Not so long ago, it seemed like Soylent was improving the inefficient daily process of "eating" a "variety" of "meals." That time could be spent coding, people! The company's shakes and bars offer a dystopian vision of nutrition and food consumption that has achieved popularity in Silicon Valley circles, despite being named after a fictional processed food product made out of human remains.
Unlike Soylent Green, though, Soylent's new snack bars give people uncontrollable diarrhea.
The bars were almost too good to be true: 12.5% of your daily nutritional requirements, vegan, low-glycemic, quality macros, full of micronutrients, destroy your GI tract, and make you poop uncontrollably. Good thing you can code on the toilet!
Customers took to a Reddit thread to share their Soylent-induced bodily function woes, including intense nausea, frequent vomiting, and bad cases of the runs.
That sounds rough. While snack bar victims continued to share in their collective misery online, the company paid attention. Soylent issued a statement on its website on October 12th to say it was pulling the bars from its store.

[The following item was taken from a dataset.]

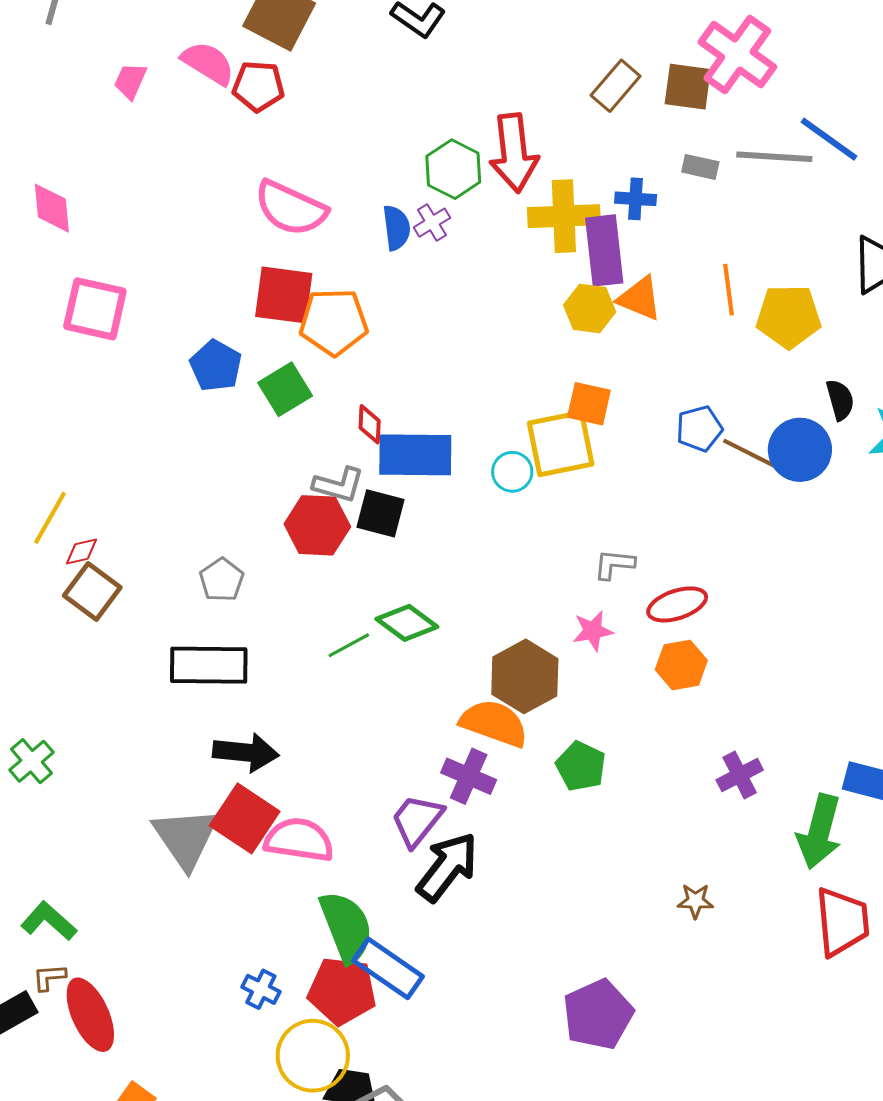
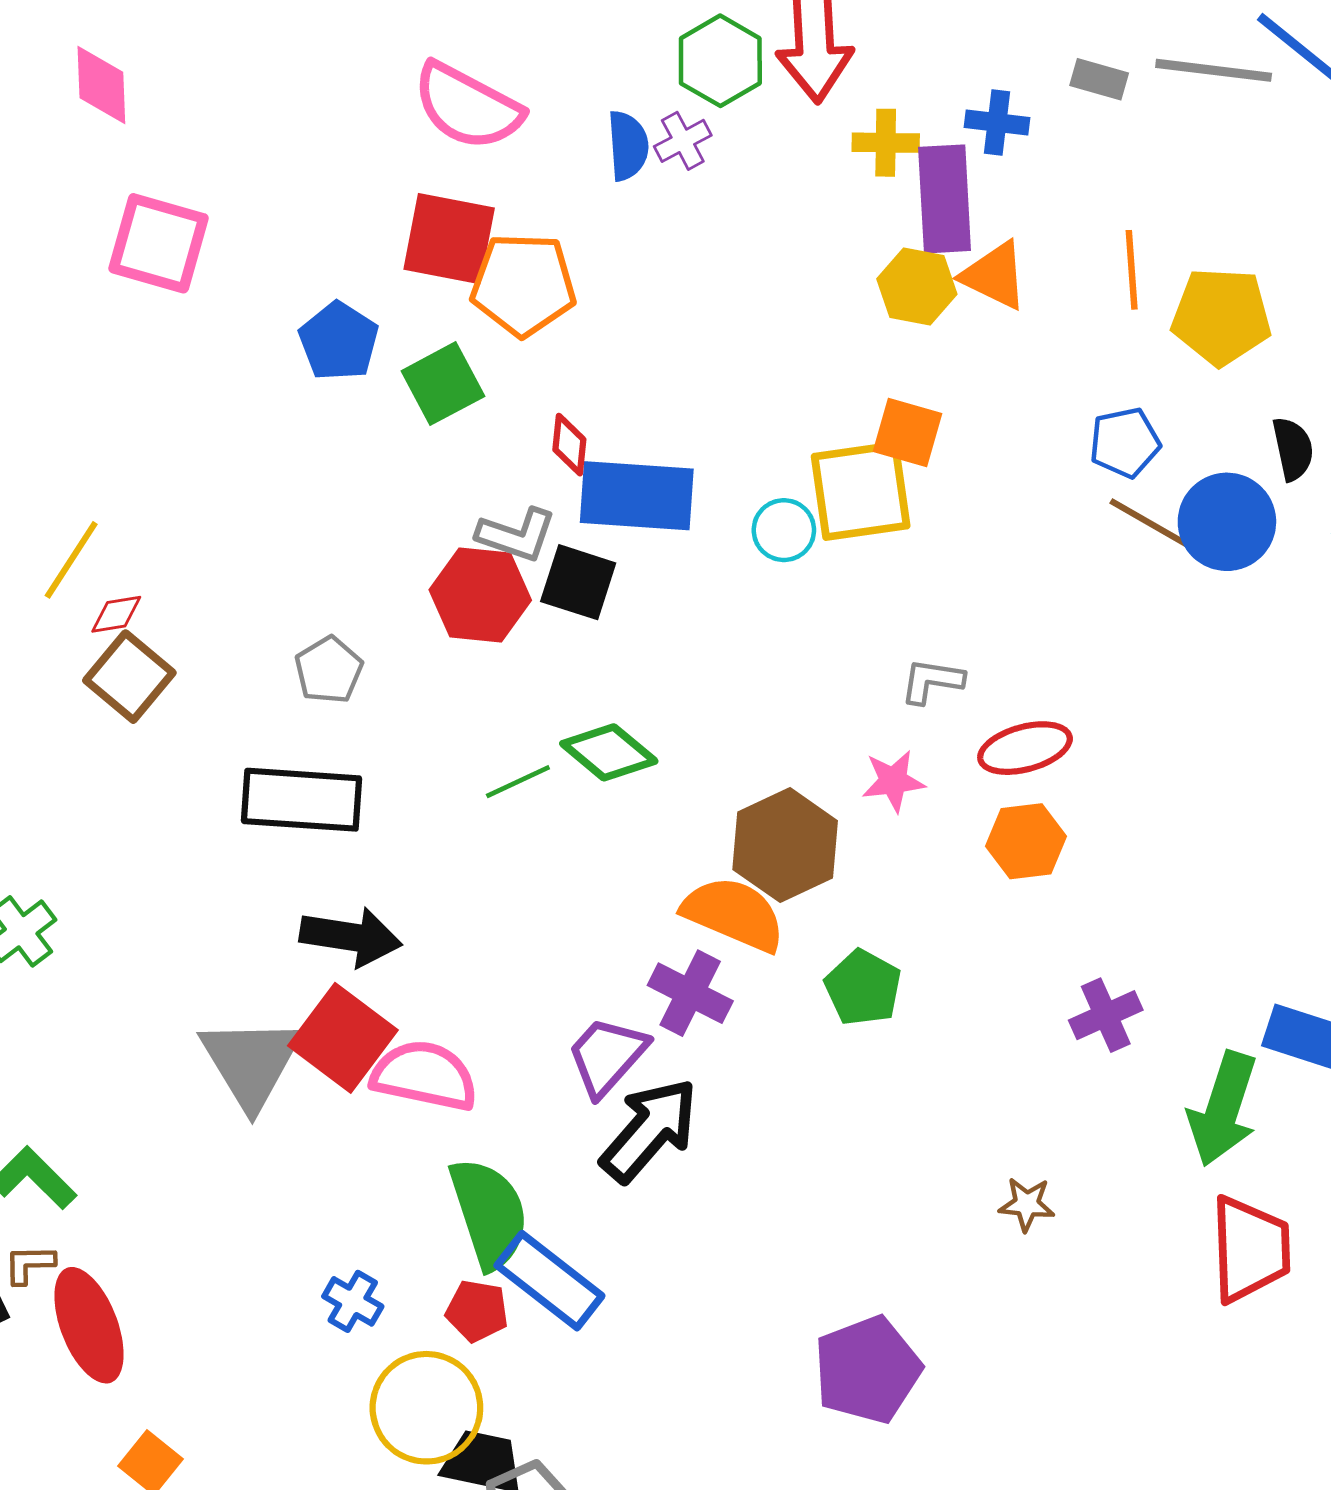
yellow cross: (564, 216) -> (886, 143), size x0.6
blue pentagon: (699, 429) -> (1125, 443), moved
red pentagon: (342, 991) -> (477, 1311), size x0.6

"It has recently come to our attention that a small number of our customers have experienced gastrointestinal issues after consuming Soylent Bars," the statement reads, which is the polite way of saying people couldn't stop throwing up and having diarrhea all over the place. "As a precautionary measure, we are halting all Soylent Bar purchases and shipments and are advising our customers to discard any remaining bars in their possession."
Just a company doing the right thing and making sure its customers... oh, just kidding. Last week, Soylent told Vice, "After these reports, we have retrieved remaining bars from our consumers and have personally consumed many of the remaining bars without adverse effects. We have also sent them for further microbiological testing and all tests have come back negative. Based on this we remain very confident in the safety of the bars." That's a pleasant image, a bunch of Soylent employees chowing down on their own bars, waiting to see if an onslaught of diarrhea comes.
At least affected customers will be getting a full refund for their unfortunate purchases. Is it enough to make up for spending the better part of their day on the toilet? That's hard to put a price on, though someone should write an algorithm that can calculate the potential efficiencies lost.